Exercise requirements
Substitute "employés" for "salariés" in the data, starting with the line with "Taille de l’entreprise" and going on through the line with "Alle Systeme betriebsbereit". Reproduce only those lines, otherwise unchanged, and leave the pictures out.

Dataset extract
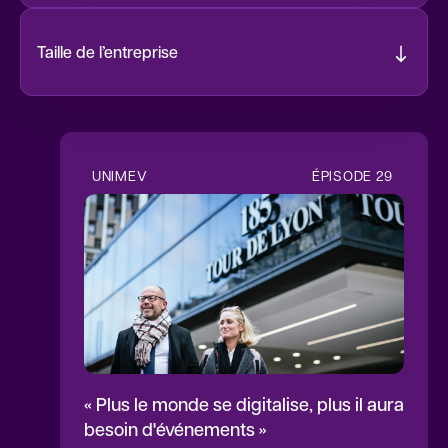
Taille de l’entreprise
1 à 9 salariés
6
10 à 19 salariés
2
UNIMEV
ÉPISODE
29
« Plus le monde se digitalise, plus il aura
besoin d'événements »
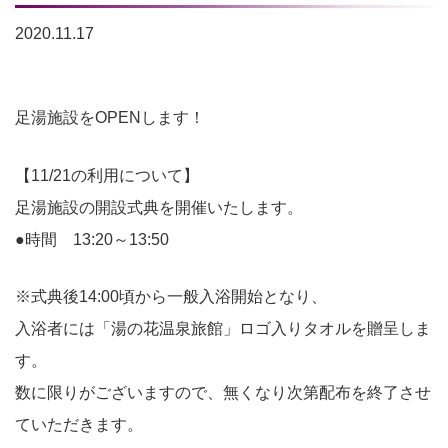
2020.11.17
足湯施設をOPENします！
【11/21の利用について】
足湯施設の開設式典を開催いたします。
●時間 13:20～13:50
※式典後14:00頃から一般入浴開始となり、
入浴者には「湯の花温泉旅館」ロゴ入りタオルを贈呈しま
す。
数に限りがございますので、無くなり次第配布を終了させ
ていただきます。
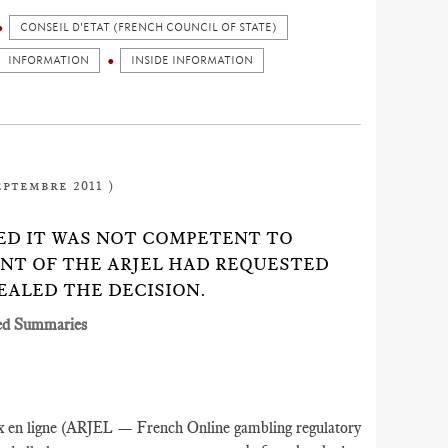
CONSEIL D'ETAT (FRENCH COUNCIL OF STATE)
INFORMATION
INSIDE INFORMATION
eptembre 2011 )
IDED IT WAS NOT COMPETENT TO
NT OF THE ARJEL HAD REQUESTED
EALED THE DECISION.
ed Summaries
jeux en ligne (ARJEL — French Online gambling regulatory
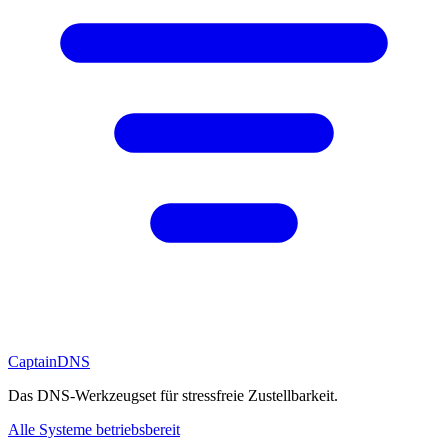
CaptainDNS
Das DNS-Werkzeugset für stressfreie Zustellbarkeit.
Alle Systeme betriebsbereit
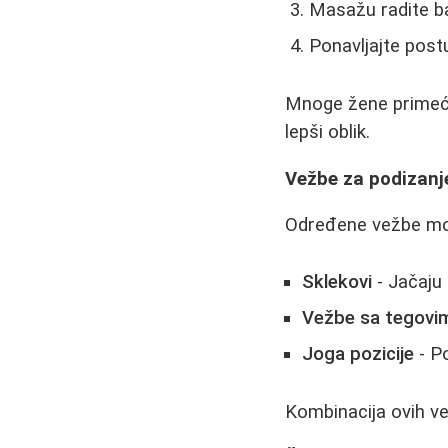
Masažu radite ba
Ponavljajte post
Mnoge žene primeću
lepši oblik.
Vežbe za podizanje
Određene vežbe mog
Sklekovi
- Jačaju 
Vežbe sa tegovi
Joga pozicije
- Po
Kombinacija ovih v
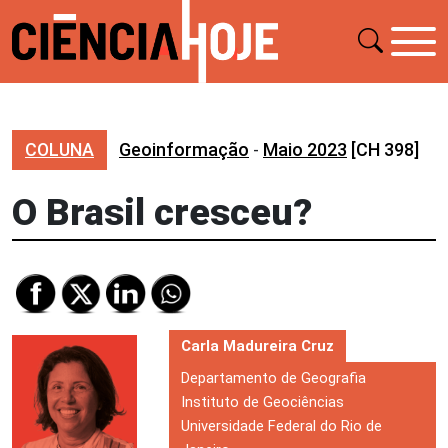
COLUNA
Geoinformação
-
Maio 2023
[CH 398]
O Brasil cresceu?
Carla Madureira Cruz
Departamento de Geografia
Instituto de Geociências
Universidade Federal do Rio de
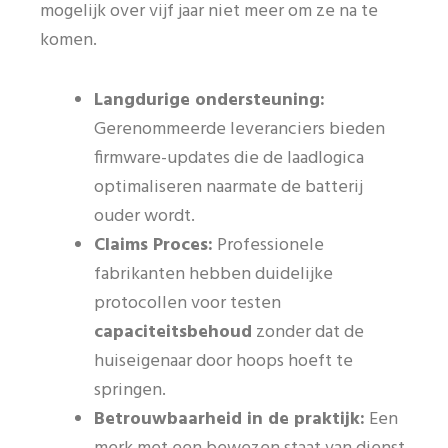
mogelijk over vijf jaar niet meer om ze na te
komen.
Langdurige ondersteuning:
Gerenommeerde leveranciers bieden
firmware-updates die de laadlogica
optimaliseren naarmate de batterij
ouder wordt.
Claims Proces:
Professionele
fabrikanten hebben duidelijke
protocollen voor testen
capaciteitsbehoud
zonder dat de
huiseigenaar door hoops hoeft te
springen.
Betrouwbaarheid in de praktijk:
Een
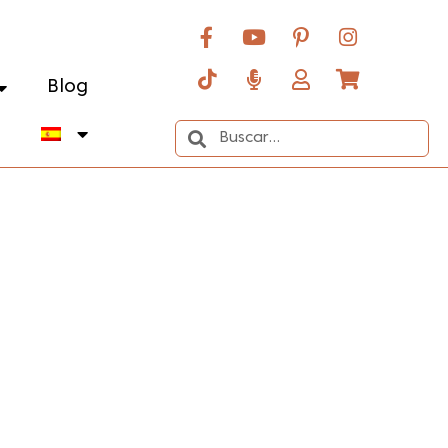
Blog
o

---

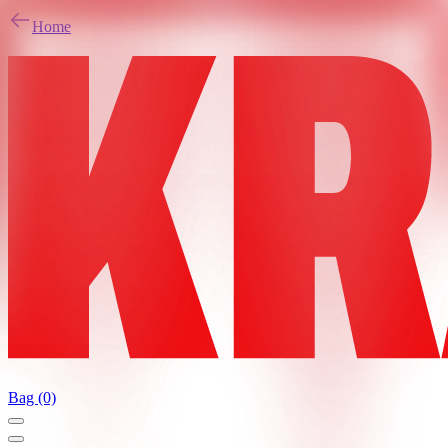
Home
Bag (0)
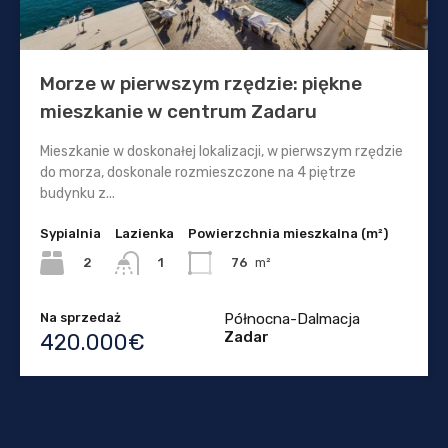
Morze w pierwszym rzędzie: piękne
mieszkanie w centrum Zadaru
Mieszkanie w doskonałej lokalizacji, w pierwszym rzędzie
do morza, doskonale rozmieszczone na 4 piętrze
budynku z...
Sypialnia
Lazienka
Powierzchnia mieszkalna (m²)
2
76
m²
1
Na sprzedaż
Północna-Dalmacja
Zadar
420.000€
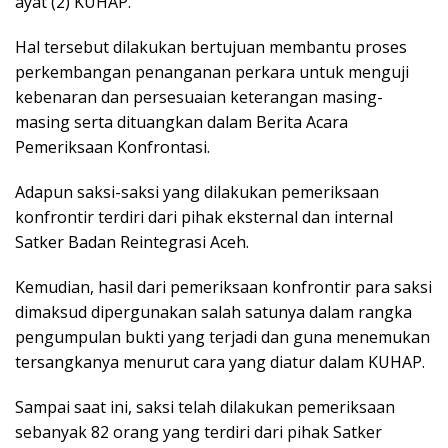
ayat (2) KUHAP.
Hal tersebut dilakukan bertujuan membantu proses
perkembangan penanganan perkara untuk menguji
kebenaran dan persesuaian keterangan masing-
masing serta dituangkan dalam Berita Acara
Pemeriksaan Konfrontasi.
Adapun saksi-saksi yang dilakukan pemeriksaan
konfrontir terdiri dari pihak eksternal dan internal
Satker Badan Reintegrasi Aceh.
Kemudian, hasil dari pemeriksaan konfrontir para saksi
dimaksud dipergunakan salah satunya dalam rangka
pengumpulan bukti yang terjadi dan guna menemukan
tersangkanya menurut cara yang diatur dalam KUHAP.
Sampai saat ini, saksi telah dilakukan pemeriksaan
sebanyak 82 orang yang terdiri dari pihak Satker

---

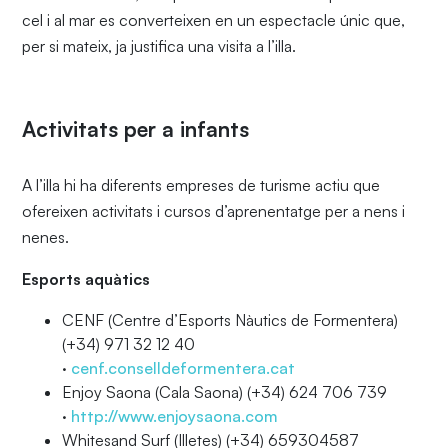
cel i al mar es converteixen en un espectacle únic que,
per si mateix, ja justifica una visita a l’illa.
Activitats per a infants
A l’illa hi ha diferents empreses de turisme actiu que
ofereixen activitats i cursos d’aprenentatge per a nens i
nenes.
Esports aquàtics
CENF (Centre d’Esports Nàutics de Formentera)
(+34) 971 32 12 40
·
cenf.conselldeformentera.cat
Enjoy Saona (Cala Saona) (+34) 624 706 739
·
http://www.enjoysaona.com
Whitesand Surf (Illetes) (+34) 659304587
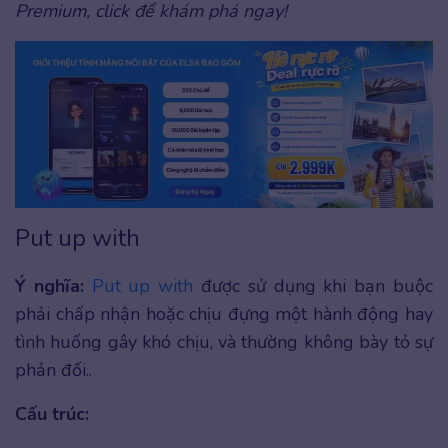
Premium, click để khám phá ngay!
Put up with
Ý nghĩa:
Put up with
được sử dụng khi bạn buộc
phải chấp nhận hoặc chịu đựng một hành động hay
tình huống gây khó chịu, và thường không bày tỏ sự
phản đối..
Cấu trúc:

Result
Taille de l’entreprise
1 à 9 employés
6
10 à 19 employés
2
UNIMEV
ÉPISODE
29
« Plus le monde se digitalise, plus il aura
besoin d'événements »
2020.11.17
足湯施設をOPENします！
【11/21の利用について】
足湯施設の開設式典を開催いたします。
●時間 13:20～13:50
※式典後14:00頃から一般入浴開始となり、
入浴者には「湯の花温泉旅館」ロゴ入りタオルを贈呈しま
す。
数に限りがございますので、無くなり次第配布を終了させ
ていただきます。
CONSEIL D'ETAT (FRENCH COUNCIL OF STATE)
INFORMATION
INSIDE INFORMATION
eptembre 2011 )
IDED IT WAS NOT COMPETENT TO
NT OF THE ARJEL HAD REQUESTED
EALED THE DECISION.
ed Summaries
jeux en ligne (ARJEL — French Online gambling regulatory
CaptainDNS
Das DNS-Werkzeugset für stressfreie Zustellbarkeit.
Alle Systeme betriebsbereit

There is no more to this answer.